You don’t need to be a seasoned beachcomber to find sand dollars or sea biscuits around New York Harbor. You just need to spend some time along the edge of the ocean.
Winter and early spring are perfect times to search an ocean beach for sand dollars. Storms seem to be more numerous and intense during this period. An angry ocean with high waves crashing on the beach will easily throw relics of the sea onto the high tide line of a beach, including empty shells of sand dollars.
The Rockaways, Breezy Point or Sandy Hook down to Long Branch are three good places to start. Bundle up and start walking slowly along the edge of a winter’s beach.
First, you’re not looking for live sand dollars, but for a critter’s empty exoskeleton or test. It’s this sun-bleached whitish skeleton that beachcombers are searching for, sometimes tinged with brown or green shades, but always with a distinct five petal-like pattern.
Sand dollars get their name, because their skeletons look like unique coins. In some places they are also called sea biscuits, since the shells resemble small English crackers.
Sand dollars are real-life breathing animals, related to sea urchins and sea stars. In life, its outer skeleton is covered by velvet-textured spines, which are covered with very small hairs known as cilia. By moving the cilia and spines, sand dollars are able to move across sandy or muddy areas of the ocean. Cilia will also help drive food, such as tiny bits of plankton and detritus, into its mouth, which is located on the bottom of its body at the center of the petal-like pattern.
A living sand dollar. Image from https://en.wikipedia.org/wiki/Sand_dollar
Dead individuals are found with their empty test devoid of all velvety skin and cilia. They are often bleached white by sunlight.
Look for sand dollar skeletons where there are long lines of shells and pebbles. They may be mixed in and hidden from view. Gaze closely, as the color of a sand dollar may be darker than the shells on the beach if still wet or bright white if dried. Early morning and during low tide are ideal times to scan the shore before a beach gets busy with people. Keep in mind, though, shells are fragile and often break apart or blend in extremely well with the dull gray color of sand.
Yes, sand dollars really do exist in ocean waters near New York Harbor. The species known as the common sand dollar (Echinarachnius parma) is the most prevalent. Another recognized sand dollar is the Keyhole Sand Dollar. It has five small slit-like holes on its test that resemble keyholes. While beachcombers on Long Island in the past occasionally found this species, it’s now primarily a southern species found south of Cape Hatteras.
If you discover a sand dollar that is brownish and covered with short, dark, fur-like spines, the animal is still alive and should be returned to the sea.

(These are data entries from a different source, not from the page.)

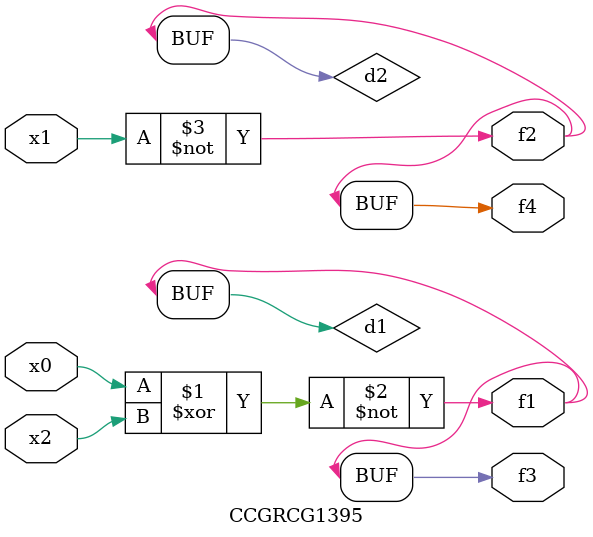
<source format=v>
module CCGRCG1395(
	input x0, x1, x2,
	output f1, f2, f3, f4
);

	wire d1, d2, d3;

	xnor (d1, x0, x2);
	nand (d2, x1);
	nor (d3, x1, x2);
	assign f1 = d1;
	assign f2 = d2;
	assign f3 = d1;
	assign f4 = d2;
endmodule

</source>
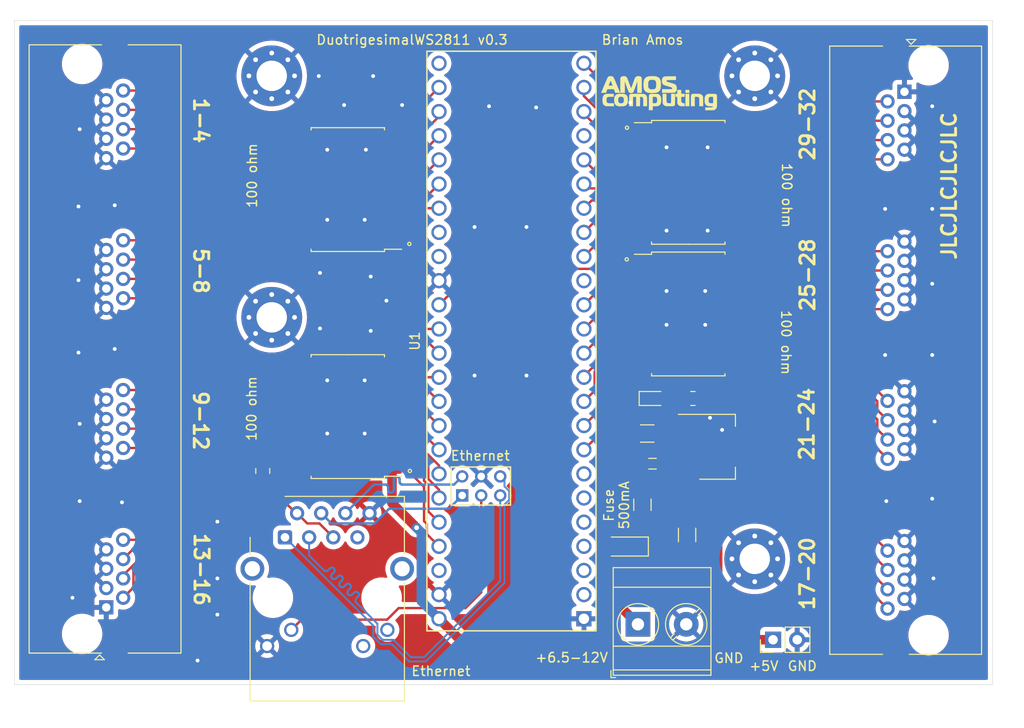
<source format=kicad_pcb>
(kicad_pcb (version 20211014) (generator pcbnew)

  (general
    (thickness 1.6)
  )

  (paper "A")
  (title_block
    (date "2022-01-08")
  )

  (layers
    (0 "F.Cu" signal)
    (31 "B.Cu" signal)
    (32 "B.Adhes" user "B.Adhesive")
    (33 "F.Adhes" user "F.Adhesive")
    (34 "B.Paste" user)
    (35 "F.Paste" user)
    (36 "B.SilkS" user "B.Silkscreen")
    (37 "F.SilkS" user "F.Silkscreen")
    (38 "B.Mask" user)
    (39 "F.Mask" user)
    (40 "Dwgs.User" user "User.Drawings")
    (41 "Cmts.User" user "User.Comments")
    (42 "Eco1.User" user "User.Eco1")
    (43 "Eco2.User" user "User.Eco2")
    (44 "Edge.Cuts" user)
    (45 "Margin" user)
    (46 "B.CrtYd" user "B.Courtyard")
    (47 "F.CrtYd" user "F.Courtyard")
    (48 "B.Fab" user)
    (49 "F.Fab" user)
  )

  (setup
    (pad_to_mask_clearance 0)
    (pcbplotparams
      (layerselection 0x00010fc_ffffffff)
      (disableapertmacros false)
      (usegerberextensions false)
      (usegerberattributes false)
      (usegerberadvancedattributes false)
      (creategerberjobfile false)
      (svguseinch false)
      (svgprecision 6)
      (excludeedgelayer true)
      (plotframeref false)
      (viasonmask false)
      (mode 1)
      (useauxorigin false)
      (hpglpennumber 1)
      (hpglpenspeed 20)
      (hpglpendiameter 15.000000)
      (dxfpolygonmode true)
      (dxfimperialunits true)
      (dxfusepcbnewfont true)
      (psnegative false)
      (psa4output false)
      (plotreference true)
      (plotvalue false)
      (plotinvisibletext false)
      (sketchpadsonfab false)
      (subtractmaskfromsilk false)
      (outputformat 1)
      (mirror false)
      (drillshape 0)
      (scaleselection 1)
      (outputdirectory "grbr-1/")
    )
  )

  (net 0 "")
  (net 1 "ETH_GND")
  (net 2 "Net-(C1-Pad1)")
  (net 3 "+5V")
  (net 4 "VCC")
  (net 5 "Net-(D1-Pad1)")
  (net 6 "Net-(D2-Pad1)")
  (net 7 "Net-(F1-Pad2)")
  (net 8 "L_18")
  (net 9 "L_16")
  (net 10 "L_17")
  (net 11 "L_15")
  (net 12 "L_11")
  (net 13 "L_12")
  (net 14 "L_14")
  (net 15 "L_13")
  (net 16 "L_05")
  (net 17 "L_07")
  (net 18 "L_06")
  (net 19 "L_08")
  (net 20 "L_04")
  (net 21 "L_03")
  (net 22 "L_02")
  (net 23 "L_01")
  (net 24 "L_28")
  (net 25 "L_26")
  (net 26 "L_27")
  (net 27 "L_25")
  (net 28 "L_21")
  (net 29 "L_22")
  (net 30 "L_24")
  (net 31 "L_23")
  (net 32 "L_31")
  (net 33 "L_33")
  (net 34 "L_32")
  (net 35 "L_34")
  (net 36 "L_38")
  (net 37 "L_37")
  (net 38 "L_36")
  (net 39 "L_35")
  (net 40 "Net-(J4-Pad11)")
  (net 41 "Net-(J4-Pad12)")
  (net 42 "ETH_LED")
  (net 43 "Net-(J4-Pad7)")
  (net 44 "ETH_R-")
  (net 45 "ETH_R+")
  (net 46 "ETH_T-")
  (net 47 "ETH_T+")
  (net 48 "Net-(R2-Pad2)")
  (net 49 "Net-(R3-Pad2)")
  (net 50 "Net-(R4-Pad2)")
  (net 51 "Net-(R5-Pad2)")
  (net 52 "Net-(R6-Pad2)")
  (net 53 "Net-(R7-Pad2)")
  (net 54 "Net-(R8-Pad2)")
  (net 55 "Net-(R9-Pad2)")
  (net 56 "Net-(R10-Pad2)")
  (net 57 "Net-(R11-Pad2)")
  (net 58 "Net-(R12-Pad2)")
  (net 59 "Net-(R13-Pad2)")
  (net 60 "Net-(R14-Pad2)")
  (net 61 "Net-(R15-Pad2)")
  (net 62 "Net-(R16-Pad2)")
  (net 63 "Net-(R17-Pad2)")
  (net 64 "Net-(R18-Pad2)")
  (net 65 "Net-(R19-Pad2)")
  (net 66 "Net-(R20-Pad2)")
  (net 67 "Net-(R21-Pad2)")
  (net 68 "Net-(R22-Pad2)")
  (net 69 "Net-(R23-Pad2)")
  (net 70 "Net-(R24-Pad2)")
  (net 71 "Net-(R25-Pad2)")
  (net 72 "Net-(R26-Pad2)")
  (net 73 "Net-(R27-Pad2)")
  (net 74 "Net-(R28-Pad2)")
  (net 75 "Net-(R29-Pad2)")
  (net 76 "Net-(R30-Pad2)")
  (net 77 "Net-(R31-Pad2)")
  (net 78 "Net-(R32-Pad2)")
  (net 79 "Net-(R33-Pad2)")
  (net 80 "P_10")
  (net 81 "P_11")
  (net 82 "P_12")
  (net 83 "P_13")
  (net 84 "P_09")
  (net 85 "Net-(U1-Pad15)")
  (net 86 "P_07")
  (net 87 "Net-(U1-Pad21)")
  (net 88 "P_14")
  (net 89 "P_15")
  (net 90 "P_16")
  (net 91 "Net-(U1-Pad25)")
  (net 92 "P_17")
  (net 93 "P_18")
  (net 94 "P_19")
  (net 95 "P_20")
  (net 96 "P_21")
  (net 97 "P_22")
  (net 98 "Net-(U1-Pad32)")
  (net 99 "Net-(U1-Pad33)")
  (net 100 "P_06")
  (net 101 "P_05")
  (net 102 "P_04")
  (net 103 "P_03")
  (net 104 "P_02")
  (net 105 "P_01")
  (net 106 "Net-(U1-Pad7)")
  (net 107 "Net-(U1-Pad6)")
  (net 108 "Net-(U1-Pad5)")
  (net 109 "Net-(U1-Pad4)")
  (net 110 "Net-(U1-Pad3)")
  (net 111 "Net-(U1-Pad2)")
  (net 112 "P_08")
  (net 113 "P_23")
  (net 114 "P_24")
  (net 115 "P_25")
  (net 116 "P_26")
  (net 117 "P_27")
  (net 118 "P_28")
  (net 119 "P_29")
  (net 120 "P_30")
  (net 121 "P_31")
  (net 122 "P_32")
  (net 123 "Net-(U1-Pad46)")
  (net 124 "Net-(C3-Pad2)")

  (footprint "Capacitor_SMD:C_1206_3216Metric" (layer "F.Cu") (at 167.259 104.902 -90))

  (footprint "Capacitor_SMD:C_1206_3216Metric" (layer "F.Cu") (at 163.068 94.234 180))

  (footprint "Capacitor_SMD:C_0805_2012Metric" (layer "F.Cu") (at 122.6312 98.171 -90))

  (footprint "Fuse:Fuse_1206_3216Metric_Pad1.42x1.75mm_HandSolder" (layer "F.Cu") (at 162.56 101.727 90))

  (footprint "Inductor_SMD:L_0805_2012Metric" (layer "F.Cu") (at 163.6225 97.409 180))

  (footprint "MountingHole:MountingHole_3.2mm_M3_Pad_Via" (layer "F.Cu") (at 174.37354 56.61914))

  (footprint "MountingHole:MountingHole_3.2mm_M3_Pad_Via" (layer "F.Cu") (at 123.57354 82.01914))

  (footprint "TerminalBlock_Phoenix:TerminalBlock_Phoenix_MKDS-3-2-5.08_1x02_P5.08mm_Horizontal" (layer "F.Cu") (at 162.08756 114.3))

  (footprint "Connector_RJ:RJ45_Cetus_J1B1211CCD_Horizontal" (layer "F.Cu") (at 124.968 105.156))

  (footprint "Resistor_SMD:R_01005_0402Metric" (layer "F.Cu") (at 123.063 62.865))

  (footprint "Resistor_SMD:R_01005_0402Metric" (layer "F.Cu") (at 123.0884 90.551))

  (footprint "Resistor_SMD:R_01005_0402Metric" (layer "F.Cu") (at 123.0884 89.281))

  (footprint "Package_SO:SOIC-20W_7.5x12.8mm_P1.27mm" (layer "F.Cu") (at 131.572 68.58 180))

  (footprint "Package_SO:SOIC-20W_7.5x12.8mm_P1.27mm" (layer "F.Cu") (at 167.386 67.818))

  (footprint "Package_SO:SOIC-20W_7.5x12.8mm_P1.27mm" (layer "F.Cu") (at 131.572 92.456 180))

  (footprint "Package_TO_SOT_SMD:SOT-223-3_TabPin2" (layer "F.Cu") (at 170.434 95.631))

  (footprint "MountingHole:MountingHole_3.2mm_M3_Pad_Via" (layer "F.Cu") (at 123.57354 56.61914))

  (footprint "Teensy:Teensy41-withEthernet" (layer "F.Cu") (at 148.78812 84.50834 90))

  (footprint "Diode_SMD:D_SOD-123" (layer "F.Cu") (at 160.9344 106.1212 180))

  (footprint "LED_SMD:LED_0603_1608Metric" (layer "F.Cu") (at 163.703 90.551))

  (footprint "Resistor_SMD:R_0805_2012Metric" (layer "F.Cu") (at 167.8705 90.551))

  (footprint "Package_SO:SOIC-20W_7.5x12.8mm_P1.27mm" (layer "F.Cu") (at 167.386 81.661))

  (footprint "MountingHole:MountingHole_3.2mm_M3_Pad_Via" (layer "F.Cu") (at 174.37354 107.41914))

  (footprint "Resistor_SMD:R_01005_0402Metric" (layer "F.Cu") (at 123.063 64.135))

  (footprint "Resistor_SMD:R_01005_0402Metric" (layer "F.Cu") (at 123.0884 88.011))

  (footprint "Resistor_SMD:R_01005_0402Metric" (layer "F.Cu") (at 123.063 65.405))

  (footprint "Resistor_SMD:R_01005_0402Metric" (layer "F.Cu") (at 123.063 66.675))

  (footprint "Resistor_SMD:R_01005_0402Metric" (layer "F.Cu") (at 123.063 69.215))

  (footprint "Resistor_SMD:R_01005_0402Metric" (layer "F.Cu") (at 123.063 70.485))

  (footprint "Resistor_SMD:R_01005_0402Metric" (layer "F.Cu") (at 123.063 71.755))

  (footprint "Resistor_SMD:R_01005_0402Metric" (layer "F.Cu") (at 123.0884 86.741))

  (footprint "Resistor_SMD:R_01005_0402Metric" (layer "F.Cu") (at 123.063 95.631))

  (footprint "Resistor_SMD:R_01005_0402Metric" (layer "F.Cu") (at 123.063 94.361))

  (footprint "Resistor_SMD:R_01005_0402Metric" (layer "F.Cu") (at 123.063 93.091))

  (footprint "Resistor_SMD:R_01005_0402Metric" (layer "F.Cu") (at 123.063 91.821))

  (footprint "Resistor_SMD:R_01005_0402Metric" (layer "F.Cu") (at 175.9204 87.376 180))

  (footprint "Resistor_SMD:R_01005_0402Metric" (layer "F.Cu") (at 175.9204 86.106 180))

  (footprint "Resistor_SMD:R_01005_0402Metric" (layer "F.Cu") (at 175.9204 84.836 180))

  (footprint "Resistor_SMD:R_01005_0402Metric" (layer "F.Cu") (at 175.9204 83.566 180))

  (footprint "Resistor_SMD:R_01005_0402Metric" (layer "F.Cu") (at 175.9204 82.296 180))

  (footprint "Resistor_SMD:R_01005_0402Metric" (layer "F.Cu") (at 175.9204 81.026 180))

  (footprint "Resistor_SMD:R_01005_0402Metric" (layer "F.Cu") (at 175.9204 79.756 180))

  (footprint "Controller_T41_rev0.2:RJ45_Amphenol_RJHSE508004-ND‎" (layer "F.Cu") (at 106.172 112.522 90))

  (footprint "Controller_T41_rev0.2:RJ45_Amphenol_RJHSE508004-ND‎" (layer "F.Cu") (at 190.119 58.293 -90))

  (footprint "Resistor_SMD:R_01005_0402Metric" (layer "F.Cu") (at 123.063 67.945))

  (footprint "Connector_PinHeader_2.54mm:PinHeader_1x02_P2.54mm_Vertical" (layer "F.Cu") (at 176.3014 115.9256 90))

  (footprint "Resistor_SMD:R_01005_0402Metric" (layer "F.Cu") (at 175.895 64.643 180))

  (footprint "Resistor_SMD:R_01005_0402Metric" (layer "F.Cu") (at 175.895 65.913 180))

  (footprint "Resistor_SMD:R_01005_0402Metric" (layer "F.Cu") (at 175.895 67.183 180))

  (footprint "Resistor_SMD:R_01005_0402Metric" (layer "F.Cu") (at 175.895 68.453 180))

  (footprint "Resistor_SMD:R_01005_0402Metric" (layer "F.Cu") (at 175.895 69.723 180))

  (footprint "Resistor_SMD:R_01005_0402Metric" (layer "F.Cu") (at 175.895 70.993 180))

  (footprint "Resistor_SMD:R_01005_0402Metric" (layer "F.Cu")
    (tedit 5F68FEEE) (tstamp 00000000-0000-0000-0000-00005ff24567)
    (at 175.895 72.263 180)
    (descr "Resistor SMD 01005 (0402 Metric), square (rectangular) end terminal, IPC_7351 nominal, (Body size source: http://www.vishay.com/docs/20056/crcw01005e3.pdf), generated with kicad-footprint-generator")
    (tags "resistor")
    (path "/00000000-0000-0000-0000-00005ff734d8")
    (attr smd)
    (fp_text reference "R24" (at 0 -1) (layer "F.SilkS") hide
      (effects (font (size 1 1) (thickness 0.15)))
      (tstamp 0325ec43-0390-4ae2-b055-b1ec6ce17b1c)
    )
    (fp_text value "100ohm" (at 0 1) (layer "F.Fab")
      (effects (font (size 1 1) (thickness 0.15)))
      (tstamp 7b044939-8c4d-444f-b9e0-a15fcdeb5a86)
    )
    
... [851895 chars truncated]
</source>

Mature sand dollars have few predators and can live up to ten years.
To preserve a sand dollar, rinse it several times in fresh water, and then soak it for 15 minutes in water & bleach solution. When a sand dollar is dry, carefully paint it with a mixture that is half water and half white glue. The glue solution will make the shell less likely to break. Your beautiful sand dollar that you found near New York Harbor will last a long time if treated with care.